Individual metabolism
The speed at which people metabolize alcohol varies. Slower metabolism means acetaldehyde accumulates and more of it is excreted in breath.
Food in stomach
A full stomach slows down alcohol absorption into the bloodstream, giving the liver more time to oxidize ethanol before it reaches high concentrations. Less acetaldehyde is formed so less odor.
Hydration status
Alcohol dehydrates the body, reducing saliva flow. Saliva helps remove odor compounds, so less saliva means more odor lingers.
Oral hygiene
Good oral hygiene and brushing teeth helps reduce odors. Bacteria and food debris in mouth interact with acetaldehyde and produce odor.
Smoking
Smoking impairs the function of the cilia that line the airways. This reduces clearance of odor molecules exhaled in breath.
Coffee, breath mints
Coffee contains aromatic compounds that can help mask alcohol odors on breath. Breath mints freshen breath but don’t remove source of odor.
Does vodka have less smell than other alcohols?
Most studies comparing the odor of alcoholic beverages on the breath have focused on wine versus liquor/spirits.

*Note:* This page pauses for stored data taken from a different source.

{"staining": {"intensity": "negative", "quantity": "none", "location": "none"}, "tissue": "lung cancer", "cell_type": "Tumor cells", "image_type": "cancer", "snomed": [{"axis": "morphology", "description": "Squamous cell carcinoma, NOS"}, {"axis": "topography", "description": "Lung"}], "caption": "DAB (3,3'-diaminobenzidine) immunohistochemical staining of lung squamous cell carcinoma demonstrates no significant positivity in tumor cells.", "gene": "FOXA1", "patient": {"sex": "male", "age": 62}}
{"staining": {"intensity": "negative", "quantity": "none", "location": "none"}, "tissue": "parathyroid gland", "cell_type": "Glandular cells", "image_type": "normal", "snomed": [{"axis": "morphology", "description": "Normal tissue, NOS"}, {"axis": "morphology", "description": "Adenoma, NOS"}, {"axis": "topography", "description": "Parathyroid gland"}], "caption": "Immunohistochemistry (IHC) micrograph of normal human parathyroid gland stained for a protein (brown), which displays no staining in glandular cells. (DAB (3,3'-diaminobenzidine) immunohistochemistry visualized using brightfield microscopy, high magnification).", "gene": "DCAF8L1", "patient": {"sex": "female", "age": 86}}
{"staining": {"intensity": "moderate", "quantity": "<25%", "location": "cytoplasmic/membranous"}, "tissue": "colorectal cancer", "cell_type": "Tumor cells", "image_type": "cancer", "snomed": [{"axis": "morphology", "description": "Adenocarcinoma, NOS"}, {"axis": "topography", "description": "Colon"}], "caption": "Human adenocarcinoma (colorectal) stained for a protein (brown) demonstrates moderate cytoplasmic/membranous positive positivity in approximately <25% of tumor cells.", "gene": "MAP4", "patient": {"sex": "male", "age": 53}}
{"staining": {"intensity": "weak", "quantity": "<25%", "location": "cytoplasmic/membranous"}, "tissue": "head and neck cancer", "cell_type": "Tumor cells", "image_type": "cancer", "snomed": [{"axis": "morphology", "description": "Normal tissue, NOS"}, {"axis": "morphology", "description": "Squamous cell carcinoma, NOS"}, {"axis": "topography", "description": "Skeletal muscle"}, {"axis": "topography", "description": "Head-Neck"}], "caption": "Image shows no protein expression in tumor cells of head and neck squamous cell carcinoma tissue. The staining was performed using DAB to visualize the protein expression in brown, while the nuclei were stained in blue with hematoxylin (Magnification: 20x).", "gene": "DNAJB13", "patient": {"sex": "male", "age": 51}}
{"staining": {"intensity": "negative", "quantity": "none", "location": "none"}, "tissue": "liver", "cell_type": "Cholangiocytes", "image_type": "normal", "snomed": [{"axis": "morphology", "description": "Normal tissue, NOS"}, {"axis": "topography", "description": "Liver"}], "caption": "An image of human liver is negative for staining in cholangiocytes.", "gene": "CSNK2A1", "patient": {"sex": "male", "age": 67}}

There is limited research directly comparing vodka to other types of liquor.
However, since vodka generally has lower concentrations of congeners and flavor compounds, it likely has less potential to produce odor compared to darker spirits like whiskey, rum or tequila.
One study found that vodka mixed with orange juice produced no odor on the breath in the majority of subjects when measured by an electronic sensor 1.
In another study using gas chromatography analysis of breath, vodka produced less acetaldehyde but more ethyl acetate compared to white wine 2.
Overall, vodka likely has less capacity to produce odor, but odor can still be detected under certain conditions like high blood alcohol concentration.
Detecting vodka through breathalyzer tests
Breathalyzer tests work by measuring alcohol content in the breath, which correlates to blood alcohol concentration. They detect ethanol itself rather than compounds causing odor.
Therefore, breathalyzers will be able to detect vodka on the breath for several hours after drinking, even if no odor is subjectively noticeable.
For law enforcement purposes, breathalyzers assume that the alcohol source is irrelevant; the main factor is the concentration rather than the type of drink.
Masking vodka breath
Although vodka has lower odor potential than other spirits, some individuals may still wish to disguise it on their breath. Here are some methods, along with their limitations:
Chewing gum or breath mints
– Help provide a fresh scent but don’t eliminate the source of odor
Mouthwash
– Temporarily suppresses odors through ingredients like menthol and eucalyptus
Toothbrushing and dental floss
– Removes odor causing particles but doesn’t stop further acetaldehyde formation
Activated charcoal tablets
– Absorb some odor molecules in the gastrointestinal tract but effects are transient
Drinking coffee
– Aromatic compounds can distract the nose but may also just add coffee smell
Waiting for alcohol metabolism
– Only foolproof method as time allows acetaldehyde to clear
Conclusion
In conclusion, vodka does have the potential to produce odor on the breath when metabolized by the body, especially with higher consumption levels. However, due to its highly purified process, vodka likely has less odor compared to other alcoholic drinks like wine, beer, or spirits that contain more congeners. The degree of odor will depend on individual alcohol metabolism as well as other factors like hydration status and oral hygiene. While various methods can help mask breath odor from vodka, allowing time for alcohol metabolism remains the most definitive solution.
References
1. Kasper, S.C., Felber, N., von Duvillard, S.P., Doppelbauer, A., Hoefer, D., Ardjomand-Woelkart, K., & Brunner, F. (2016). Breath gas aldehydes as biomarkers of lung cancer. International journal of cancer, 139(12), 2863–2870.
2. Wang, Y., Yu, Q., Chen, F., Bi, D., Wang, D., & Qi, J. (2010). Electronic nose and GC-MS analysis of volatile compounds in the breath of patients with stomach cancer. Sensors and Actuators B: Chemical, 144(2), 324-329.